Known issues for NVIDIA GPU profiling
There are a few known issues for NVIDIA GPU profiling.
- GPU profiling is only supported with CUDA 8.0 and later. For information about currently supported software versions, see Reference table. 
- GPU memory transfer analysis is only supported with CUDA 11.0 and later. 
- CUPTI allocates a small amount of host memory each time a kernel is launched. If your program launches many kernels in a tight loop this overhead can skew the memory usage figures. 
- CUDA kernels generated by CUDA Fortran are not yet supported by Linaro MAP. 
- The graphs are scaled on the assumption that there is a 1:1 relationship between processes and GPUs, each process having exclusive use of its own CUDA card. The graphs may be of an unexpected height if some processes do not have a GPU, or if multiple processes share the use of a common GPU. 
- Enabling CUDA kernel analysis mode or CUDA memory transfer analysis mode can have a significant performance impact as described in Performance impact. 
- GPU profiling is not supported when statically linking the Linaro Forge sampler library. 
- Stopping GPU profiling mid-process can prevent the GPU Kernels tab displaying, and might not report the kernel samples.
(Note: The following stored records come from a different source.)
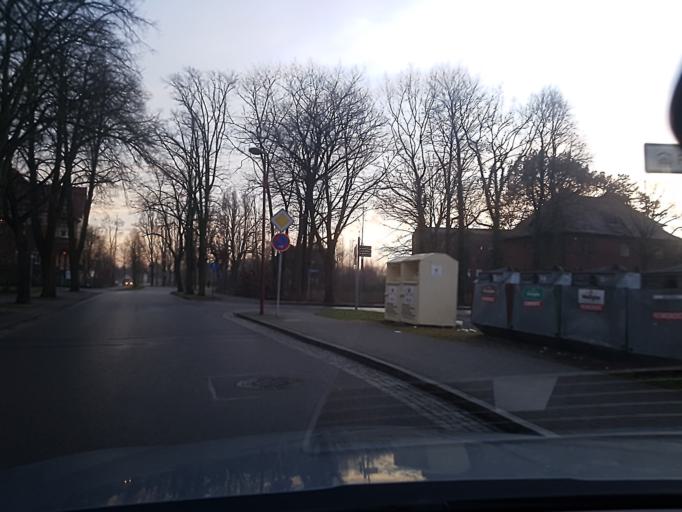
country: DE
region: Brandenburg
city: Finsterwalde
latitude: 51.6297
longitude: 13.7014
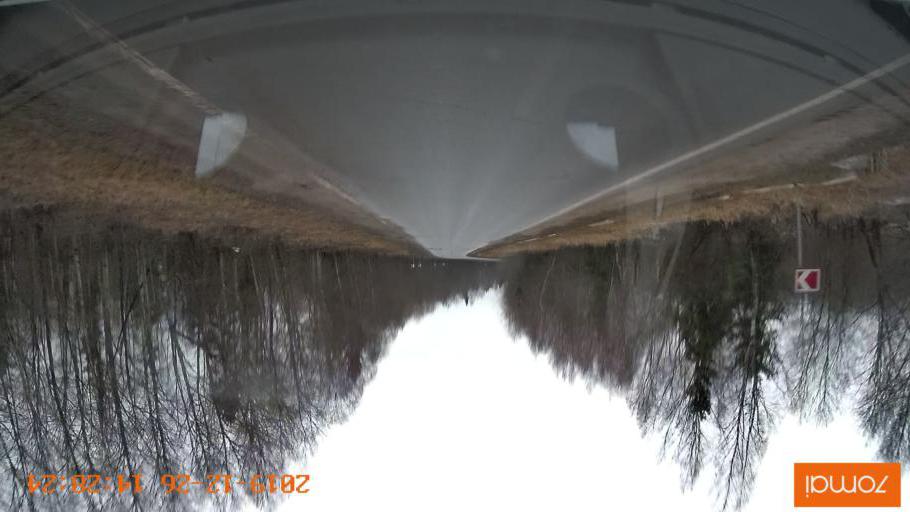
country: RU
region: Jaroslavl
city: Poshekhon'ye
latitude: 58.4757
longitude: 39.0539
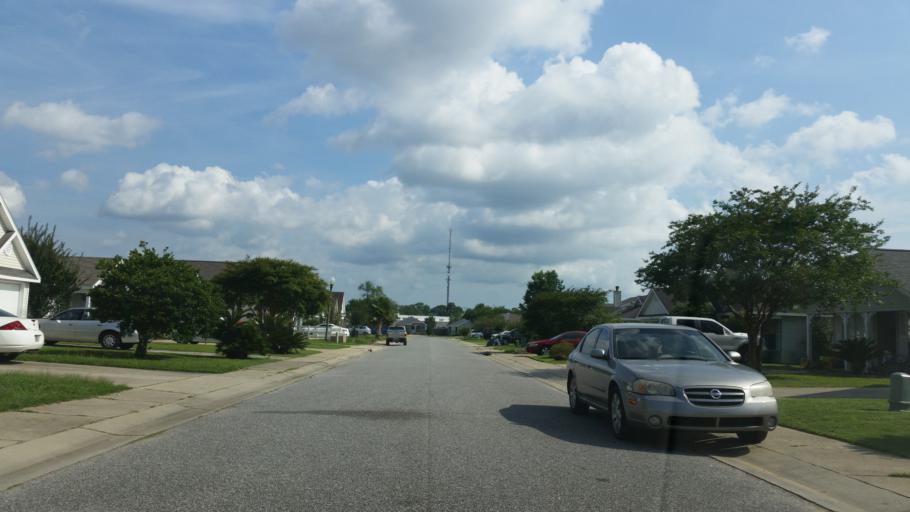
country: US
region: Florida
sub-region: Escambia County
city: Ensley
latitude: 30.5389
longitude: -87.3114
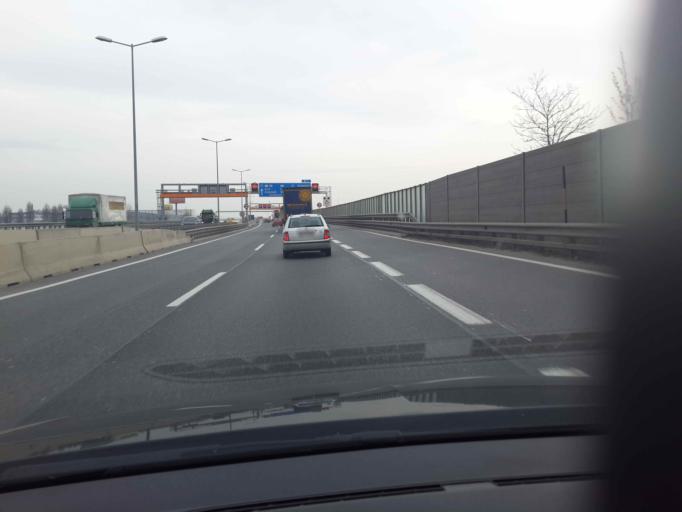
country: AT
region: Lower Austria
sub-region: Politischer Bezirk Wien-Umgebung
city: Schwechat
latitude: 48.1440
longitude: 16.4867
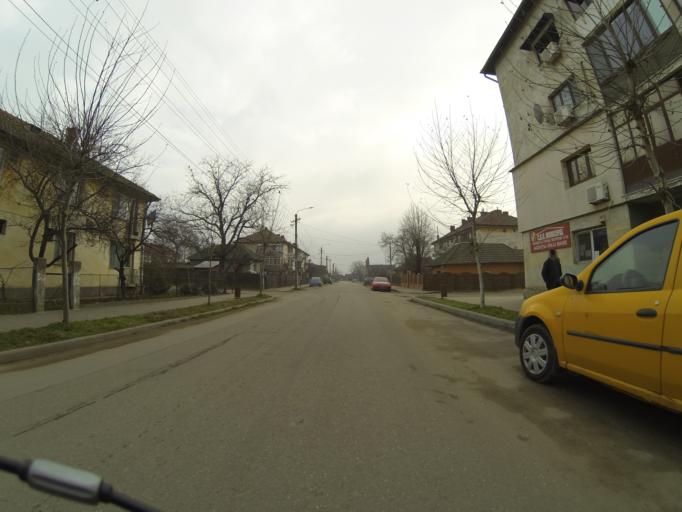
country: RO
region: Mehedinti
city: Vanju-Mare
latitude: 44.4237
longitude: 22.8723
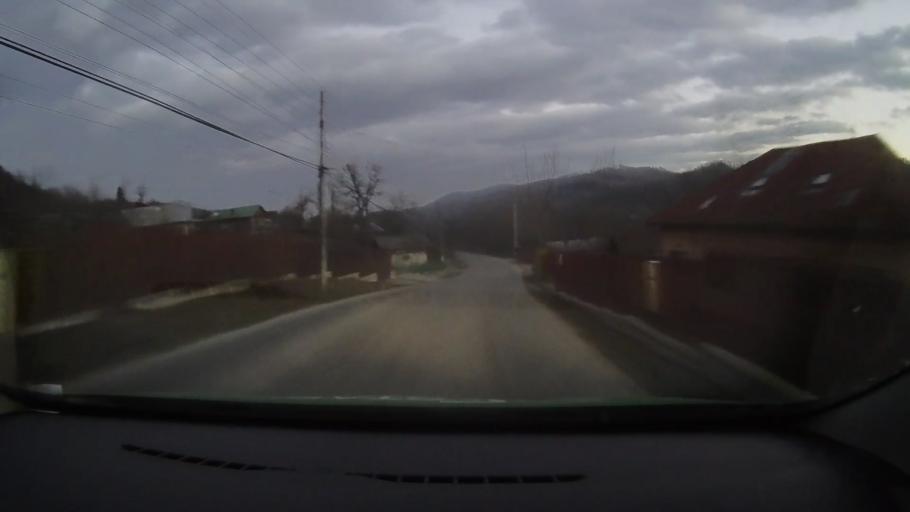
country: RO
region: Prahova
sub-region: Comuna Provita de Sus
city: Provita de Sus
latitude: 45.1340
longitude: 25.6408
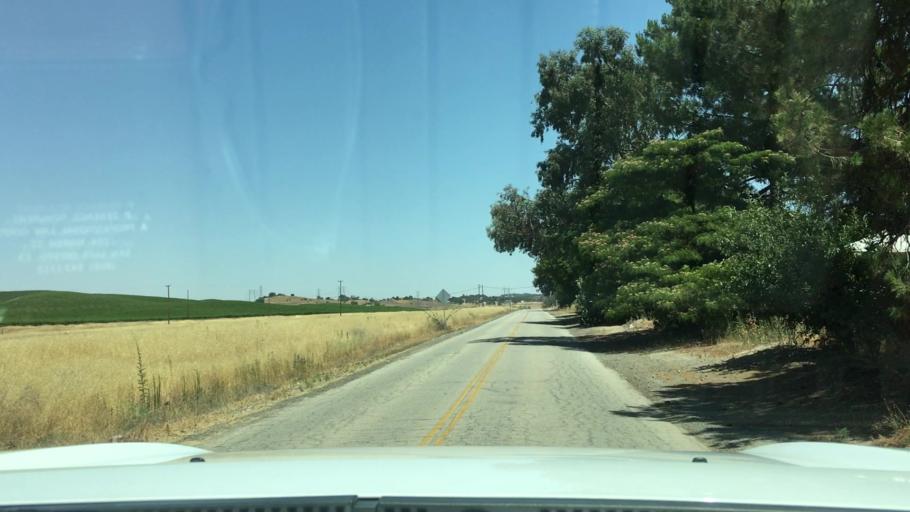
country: US
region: California
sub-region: San Luis Obispo County
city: Paso Robles
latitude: 35.6119
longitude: -120.6439
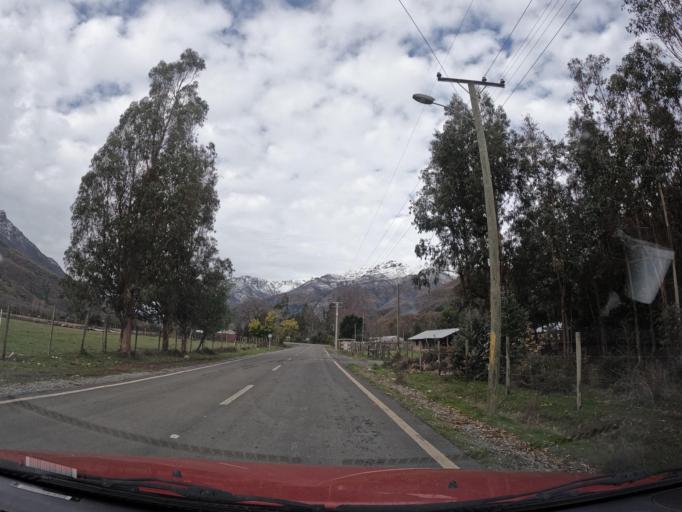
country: CL
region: Maule
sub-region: Provincia de Linares
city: Colbun
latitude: -35.8609
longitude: -71.2589
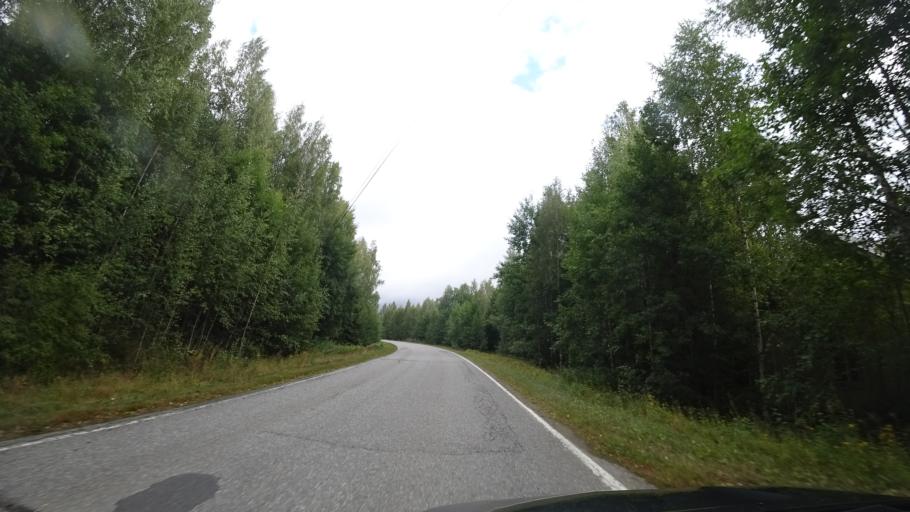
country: FI
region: Haeme
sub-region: Haemeenlinna
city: Lammi
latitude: 60.9877
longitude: 25.0218
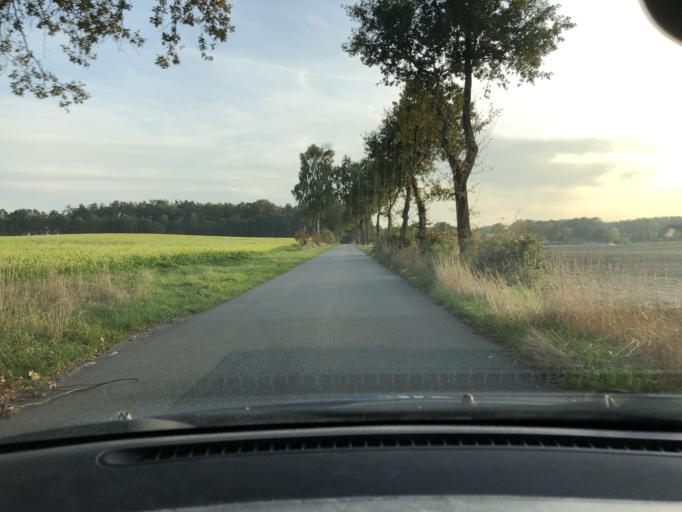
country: DE
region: Lower Saxony
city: Gohrde
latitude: 53.1280
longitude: 10.9456
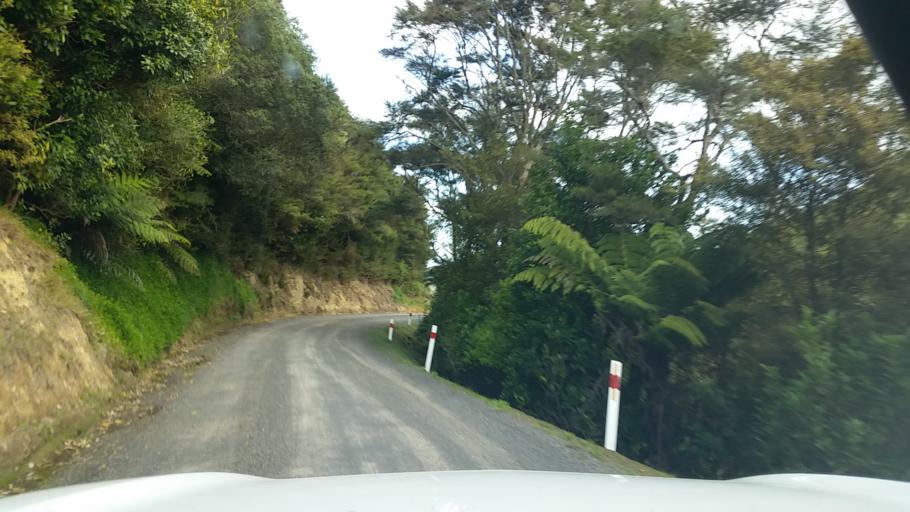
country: NZ
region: Waikato
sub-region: Hauraki District
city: Ngatea
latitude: -37.4810
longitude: 175.4525
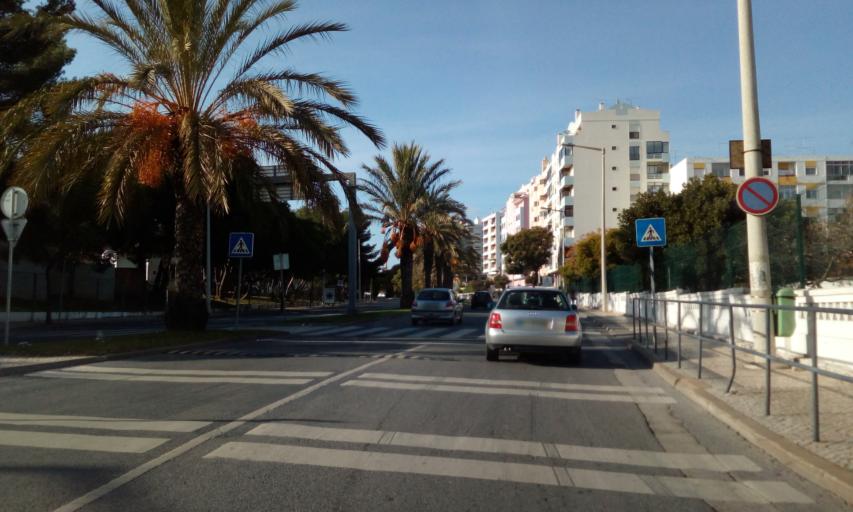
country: PT
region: Faro
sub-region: Faro
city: Faro
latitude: 37.0244
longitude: -7.9266
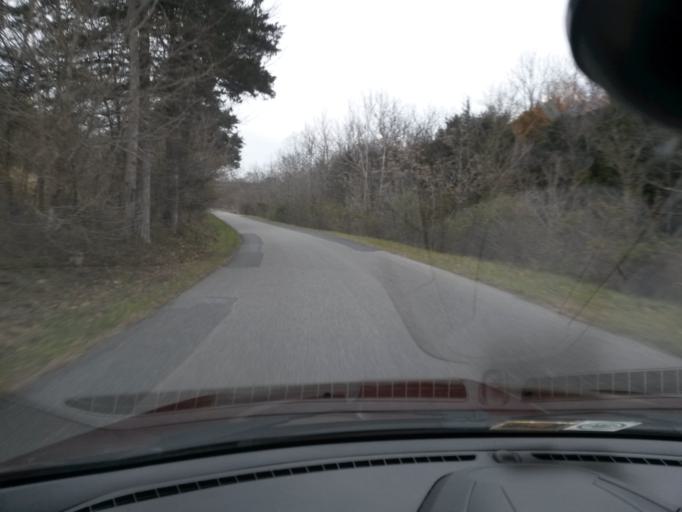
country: US
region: Virginia
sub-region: Rockbridge County
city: East Lexington
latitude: 37.7955
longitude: -79.4110
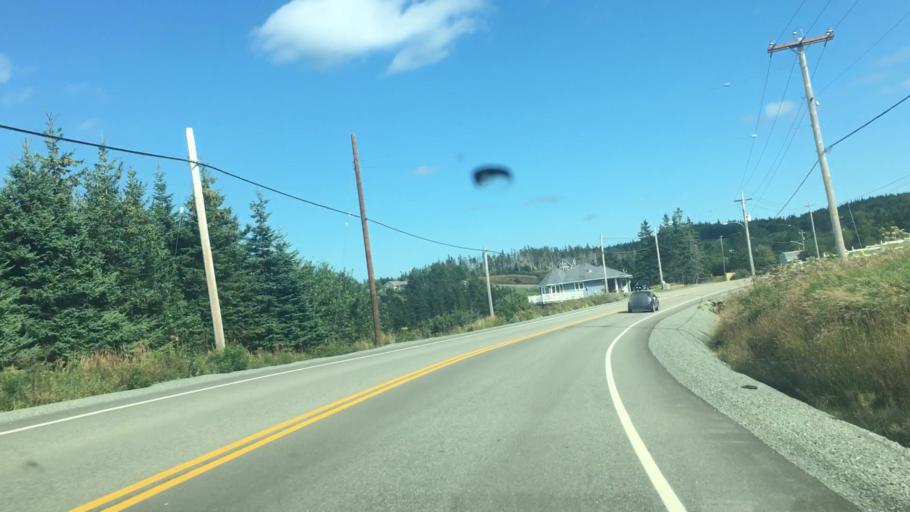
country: CA
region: Nova Scotia
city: Princeville
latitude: 45.6505
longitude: -60.8490
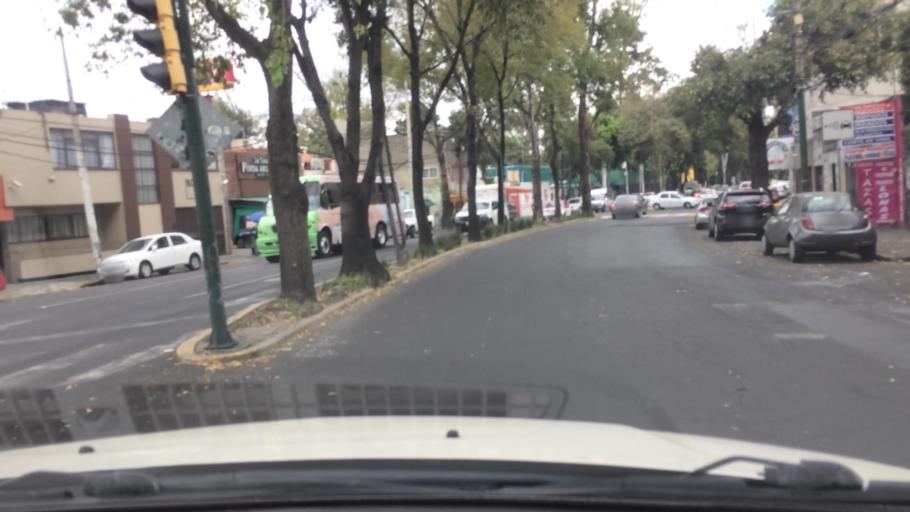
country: MX
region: Mexico City
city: Tlalpan
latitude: 19.2951
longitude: -99.1756
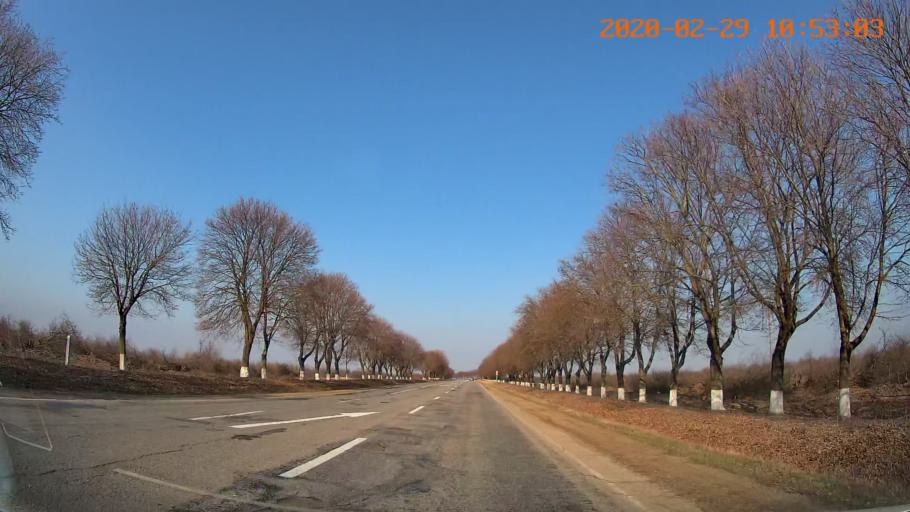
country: MD
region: Telenesti
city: Grigoriopol
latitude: 47.1117
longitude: 29.3416
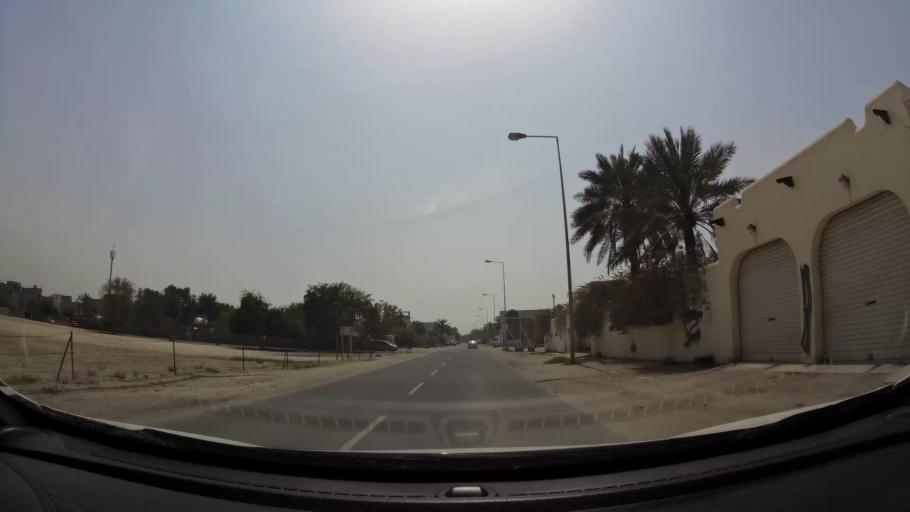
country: BH
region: Manama
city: Jidd Hafs
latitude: 26.2254
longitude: 50.4825
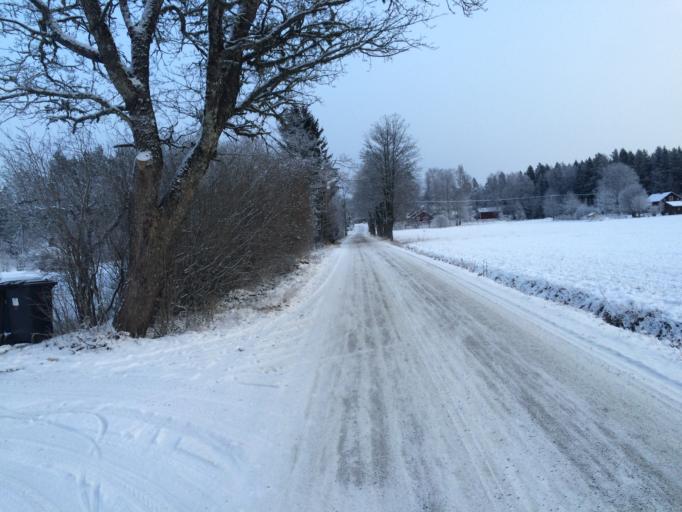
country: SE
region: Uppsala
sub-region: Enkopings Kommun
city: Orsundsbro
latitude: 59.9087
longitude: 17.2053
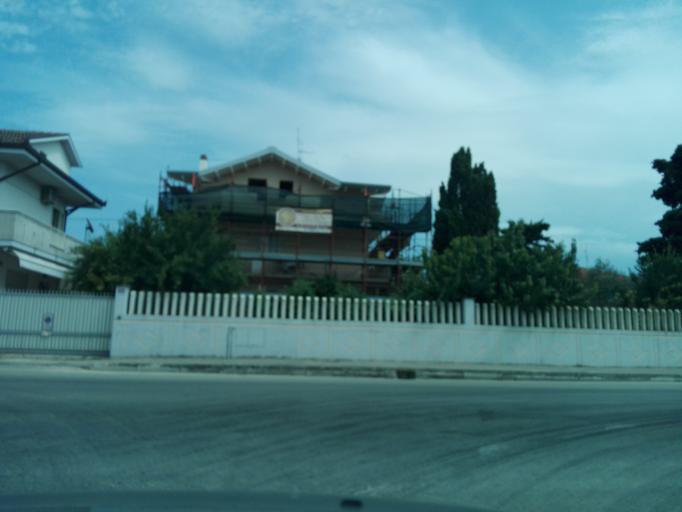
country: IT
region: Abruzzo
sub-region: Provincia di Pescara
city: Cappelle sul Tavo
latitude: 42.4831
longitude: 14.1164
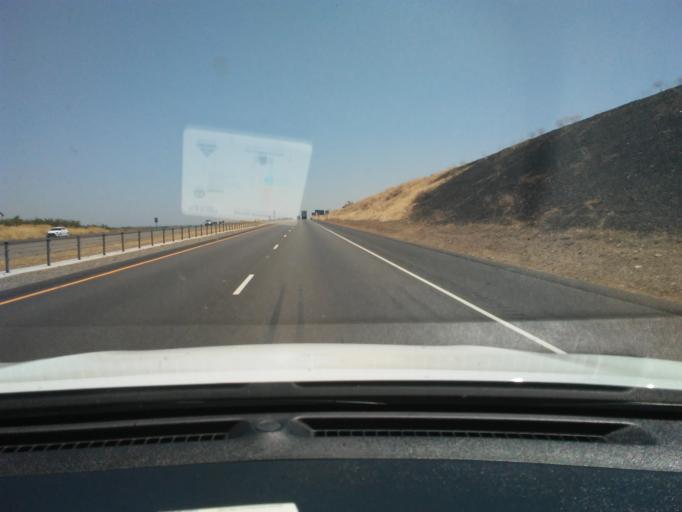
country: US
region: California
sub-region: Stanislaus County
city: Patterson
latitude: 37.5511
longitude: -121.2822
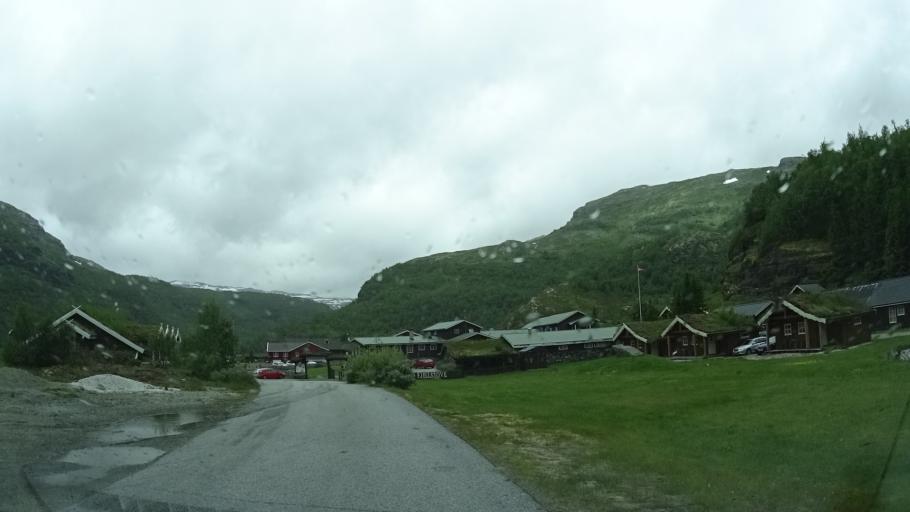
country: NO
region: Sogn og Fjordane
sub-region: Laerdal
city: Laerdalsoyri
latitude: 60.8284
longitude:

This occurs when using - --stop-afteror the Stop and Analyze button. For better results, run the process for a longer time period with longer running kernels. When kernel samples are reported, they can be truncated.
- You may experience a hang during profiling when CUDA Kernel Analysis mode is enabled for CUDA Toolkit >= 12.0.1 and < 12.2.2. If you encounter this issue, please contact Forge Support.